Hi, Once in a while I try to clean up my tabs. First thing I do is use “merge all windows” to put all tabs into one window.
This often causes a memory clog and firefox get stuck in this state for 10-20 minutes
I have recorded one such instance.
I have tried using the “discard all tabs” addon, unfortunately, it is also getting frozen by the memory clog.
Sometimes I will just reboot my PC as that is faster.
Unfortunately, killing firefox this way, does not save the new tab order, so when I start firefox again, it will have 20+ windows open, which I again, merge all pages and then it clogs again !
So far the only solution I have found is just wait the 20 minutes.
Once the “memory clog” is passed, it runs just fine.
I would like better control over tab discard. and maybe some way of limitting bloat. For instance, I would rather keep a lower number of undiscarded youtube that as they seem to be insanely bloated.
In other cases, for most website I would like to never discard the contents.
In my ideal world, I would like the tabs to get frozen and saved to disk permanently, rather than assuming discard tabs can be reloaded. As if the websites were going to exist forever and discarding a tab is like cleaning a cache.
You have 64GB RAM and that’s still not enough for your browser. Wow.
I’ve come away from this with only more questions. What does your Downloads folder/Filesystem look like? Do you have notebooks or any real world allocation of information? What’s that like? What kinds of things do you keep in a junk drawer?
Absolutely fascinating.
@leo
My Firefox, with 13 tabs actually opened and a bunch of addons, only eats a bit less of 4GB of RAM.
Do you have Tampermonkey or something similar ?
@interdimensionalmeme
I have 20ish at the moment, and only eating about 3GB (lots of text), but one is a VNC session! I think for all that, it’s not too terrible.
I do not waste time sorting, emails, downloads and bookmarks
For my linux ISOs, which I have approx 60 terabyte of, I use dedicated sorting software and it does a really good job of keeping it all organized. I also make liberal use of symlinks and hardlinks to keep the original alive while also keeping things organized.
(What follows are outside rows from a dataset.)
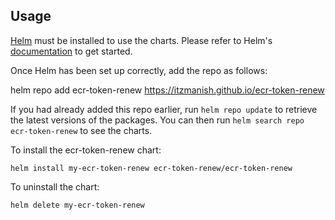 ## Usage

[Helm](https://helm.sh) must be installed to use the charts.  Please refer to
Helm's [documentation](https://helm.sh/docs) to get started.

Once Helm has been set up correctly, add the repo as follows:

  helm repo add ecr-token-renew https://itzmanish.github.io/ecr-token-renew

If you had already added this repo earlier, run `helm repo update` to retrieve
the latest versions of the packages.  You can then run `helm search repo
ecr-token-renew` to see the charts.

To install the ecr-token-renew chart:

    helm install my-ecr-token-renew ecr-token-renew/ecr-token-renew

To uninstall the chart:

    helm delete my-ecr-token-renew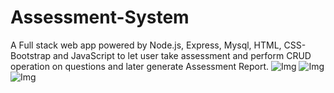 # Assessment-System
A Full stack web app powered by Node.js, Express, Mysql, HTML, CSS-Bootstrap and JavaScript to let user take assessment and perform CRUD operation on questions and later generate Assessment Report.
![Img](./sreenshots/home1.png?raw=true "Home Page")
![Img](./sreenshots/home2.png?raw=true "Home Page")
![Img](./sreenshots/result.png?raw=true "Result Page")
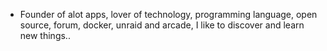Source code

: - Founder of alot apps, lover of technology, programming language, open source, forum, docker, unraid and arcade, I like to discover and learn new things..
  <br>
































































































































































































































































































































































































































































































































































































































































































































































































































































































































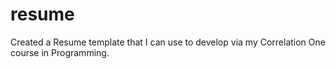# resume

Created a Resume template that I can use to develop via my Correlation One course in Programming. 
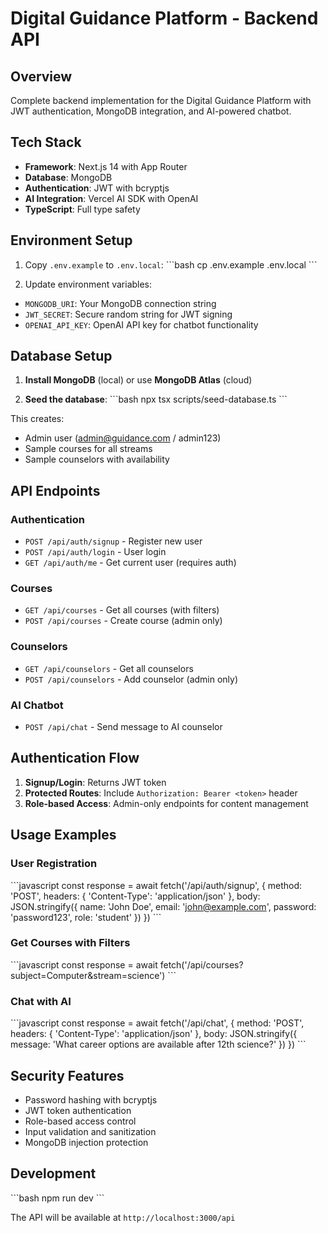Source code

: # Digital Guidance Platform - Backend API

## Overview
Complete backend implementation for the Digital Guidance Platform with JWT authentication, MongoDB integration, and AI-powered chatbot.

## Tech Stack
- **Framework**: Next.js 14 with App Router
- **Database**: MongoDB
- **Authentication**: JWT with bcryptjs
- **AI Integration**: Vercel AI SDK with OpenAI
- **TypeScript**: Full type safety

## Environment Setup

1. Copy `.env.example` to `.env.local`:
\`\`\`bash
cp .env.example .env.local
\`\`\`

2. Update environment variables:
- `MONGODB_URI`: Your MongoDB connection string
- `JWT_SECRET`: Secure random string for JWT signing
- `OPENAI_API_KEY`: OpenAI API key for chatbot functionality

## Database Setup

1. **Install MongoDB** (local) or use **MongoDB Atlas** (cloud)

2. **Seed the database**:
\`\`\`bash
npx tsx scripts/seed-database.ts
\`\`\`

This creates:
- Admin user (admin@guidance.com / admin123)
- Sample courses for all streams
- Sample counselors with availability

## API Endpoints

### Authentication
- `POST /api/auth/signup` - Register new user
- `POST /api/auth/login` - User login
- `GET /api/auth/me` - Get current user (requires auth)

### Courses
- `GET /api/courses` - Get all courses (with filters)
- `POST /api/courses` - Create course (admin only)

### Counselors
- `GET /api/counselors` - Get all counselors
- `POST /api/counselors` - Add counselor (admin only)

### AI Chatbot
- `POST /api/chat` - Send message to AI counselor

## Authentication Flow

1. **Signup/Login**: Returns JWT token
2. **Protected Routes**: Include `Authorization: Bearer <token>` header
3. **Role-based Access**: Admin-only endpoints for content management

## Usage Examples

### User Registration
\`\`\`javascript
const response = await fetch('/api/auth/signup', {
  method: 'POST',
  headers: { 'Content-Type': 'application/json' },
  body: JSON.stringify({
    name: 'John Doe',
    email: 'john@example.com',
    password: 'password123',
    role: 'student'
  })
})
\`\`\`

### Get Courses with Filters
\`\`\`javascript
const response = await fetch('/api/courses?subject=Computer&stream=science')
\`\`\`

### Chat with AI
\`\`\`javascript
const response = await fetch('/api/chat', {
  method: 'POST',
  headers: { 'Content-Type': 'application/json' },
  body: JSON.stringify({
    message: 'What career options are available after 12th science?'
  })
})
\`\`\`

## Security Features
- Password hashing with bcryptjs
- JWT token authentication
- Role-based access control
- Input validation and sanitization
- MongoDB injection protection

## Development
\`\`\`bash
npm run dev
\`\`\`

The API will be available at `http://localhost:3000/api`
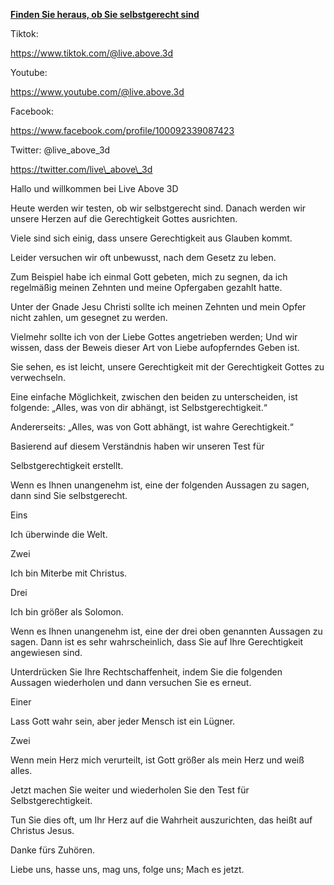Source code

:**<u>Finden Sie heraus, ob Sie selbstgerecht sind</u>**

Tiktok:

[<u >https://www.tiktok.com/@live.above.3d</u>](https://www.tiktok.com/@live.above.3d)

Youtube:

[<u>https://www.youtube.com/@live.above.3d</u>](https://www.youtube.com/@live.above.3d)

Facebook:

[<u>https://www.facebook.com/profile/100092339087423</u>](https://www.facebook.com/profile/100092339087423)

 Twitter: @live\_above\_3d

[<u>https://twitter.com/live\_above\_3d</u>](https://twitter.com/live_above_3d)

Hallo und willkommen bei Live Above 3D 

Heute werden wir testen, ob wir selbstgerecht sind. Danach werden wir unsere Herzen auf die Gerechtigkeit Gottes ausrichten.

Viele sind sich einig, dass unsere Gerechtigkeit aus Glauben kommt.

Leider versuchen wir oft unbewusst, nach dem Gesetz zu leben.

Zum Beispiel habe ich einmal Gott gebeten, mich zu segnen, da ich regelmäßig meinen Zehnten und meine Opfergaben gezahlt hatte.

Unter der Gnade Jesu Christi sollte ich meinen Zehnten und mein Opfer nicht zahlen, um gesegnet zu werden.

Vielmehr sollte ich von der Liebe Gottes angetrieben werden; Und wir wissen, dass der Beweis dieser Art von Liebe aufopferndes Geben ist.

Sie sehen, es ist leicht, unsere Gerechtigkeit mit der Gerechtigkeit Gottes zu verwechseln.

Eine einfache Möglichkeit, zwischen den beiden zu unterscheiden, ist folgende: „Alles, was von dir abhängt, ist Selbstgerechtigkeit.“

Andererseits: „Alles, was von Gott abhängt, ist wahre Gerechtigkeit.“

Basierend auf diesem Verständnis haben wir unseren Test für

Selbstgerechtigkeit erstellt.

Wenn es Ihnen unangenehm ist, eine der folgenden Aussagen zu sagen, dann sind Sie selbstgerecht.

Eins

Ich überwinde die Welt.

Zwei

Ich bin Miterbe mit Christus.

Drei

Ich bin größer als Solomon.

Wenn es Ihnen unangenehm ist, eine der drei oben genannten Aussagen zu sagen. Dann ist es sehr wahrscheinlich, dass Sie auf Ihre Gerechtigkeit angewiesen sind.

Unterdrücken Sie Ihre Rechtschaffenheit, indem Sie die folgenden Aussagen wiederholen und dann versuchen Sie es erneut.

Einer

Lass Gott wahr sein, aber jeder Mensch ist ein Lügner.

Zwei

Wenn mein Herz mich verurteilt, ist Gott größer als mein Herz und weiß alles.

Jetzt machen Sie weiter und wiederholen Sie den Test für Selbstgerechtigkeit.

Tun Sie dies oft, um Ihr Herz auf die Wahrheit auszurichten, das heißt auf Christus Jesus.

Danke fürs Zuhören.

Liebe uns, hasse uns, mag uns, folge uns; Mach es jetzt.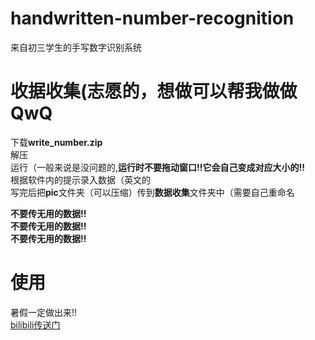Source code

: # handwritten-number-recognition
来自初三学生的手写数字识别系统    

# 收据收集(志愿的，想做可以帮我做做QwQ
下载**write_number.zip**     
解压    
运行（一般来说是没问题的,**运行时不要拖动窗口!!它会自己变成对应大小的!!**    
根据软件内的提示录入数据（英文的    
写完后把**pic**文件夹（可以压缩）传到**数据收集**文件夹中（需要自己重命名  
    
**不要传无用的数据!!**    
**不要传无用的数据!!**    
**不要传无用的数据!!**    
# 使用
暑假一定做出来!!    
[bilibili传送门](https://space.bilibili.com/1234642275)
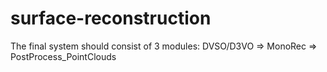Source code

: # surface-reconstruction

The final system should consist of 3 modules:
DVSO/D3VO => MonoRec => PostProcess_PointClouds

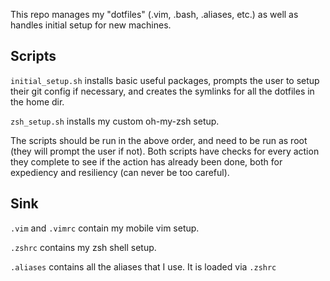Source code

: This repo manages my "dotfiles" (.vim, .bash, .aliases, etc.) as well as handles initial setup for new machines.

## Scripts ##
`initial_setup.sh` installs basic useful packages, prompts the user to setup their git config if necessary, and creates the symlinks for all the dotfiles in the home dir.

`zsh_setup.sh` installs my custom oh-my-zsh setup.

The scripts should be run in the above order, and need to be run as root (they will prompt the user if not). Both scripts have checks for every action they complete to see if the action has already been done, both for expediency and resiliency (can never be too careful).

## Sink ##
`.vim` and `.vimrc` contain my mobile vim setup.

`.zshrc` contains my zsh shell setup.

`.aliases` contains all the aliases that I use. It is loaded via `.zshrc`
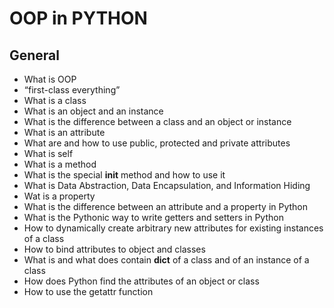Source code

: # OOP in PYTHON
## General
+ What is OOP
+ “first-class everything”
+ What is a class
+ What is an object and an instance
+ What is the difference between a class and an object or instance
+ What is an attribute
+ What are and how to use public, protected and private attributes
+ What is self
+ What is a method
+ What is the special __init__ method and how to use it
+ What is Data Abstraction, Data Encapsulation, and Information Hiding
+ Wat is a property
+ What is the difference between an attribute and a property in Python
+ What is the Pythonic way to write getters and setters in Python
+ How to dynamically create arbitrary new attributes for existing instances of a class
+ How to bind attributes to object and classes
+ What is and what does contain __dict__ of a class and of an instance of a class
+ How does Python find the attributes of an object or class
+ How to use the getattr function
As for notes, I have notepad++ with an endless series of titled untitled text files of everything I ever want to remembered. Shared accross computers using a local git server
On my phone I have google keep which has a list of notes that has long since become far too long to scroll to the bottom off of. I am in the process of degoogling and I want to switch to a selfhosted file centric markdown note taking web app, not decided on which but this video is probably going to be one of them.
I don’t have a junk drawer, my stuff is sorted into bins, here is a glimpse of that
Why do you need 60TB of Linux Isos? Or do you mean “Linux Isos ;)”
Yes the ;) variety
Those ISOs must go back YEARS! Same with the files! What sorting software helps keep track of all that?
Notepad++ surely has some type of global search feature to help find the thought you saved for later, right? I’m utterly impressed with how much stuff you seem to have around, yet can still find and make sense of it. I would have long since buried myself under it all and given up.
Yes, files that go back to 1996 when I first got online. Much older stuff that I got afterwards
I was using Kodi and I am switching to Emby.
Various renamers
https://picard-docs.musicbrainz.org/en/config/options_filerenaming.html
https://github.com/mobeigi/filebot
and many custom bash and batch scripts
Yes, notepad has “search in all open files” which would be great in firefox, “search in all tabs” and then it shows you a tab list with the search text in context with excerpts, kind of like how google does. Then with one click you could jump to that place in the text in that tab.
Kodi and Emby. Ohhhhhh. ISOs. Ha! I knew exactly the types of sorting software that was coming when the idea clicked.
“Search in all tabs” would be so awesome. I don’t do 1000 tabs, but when doing research, I regularly have 30-40 I’m flipping through, and I tend to lose my place, know I saw something, and need that exact tab, and it’s always a bit of a chore to track it down before I forget why I wanted the tab in the first place.
I hope Firefox gets where you need it to be soon. I recently read the story of the 7000 tab person, so it’s clearly a use case.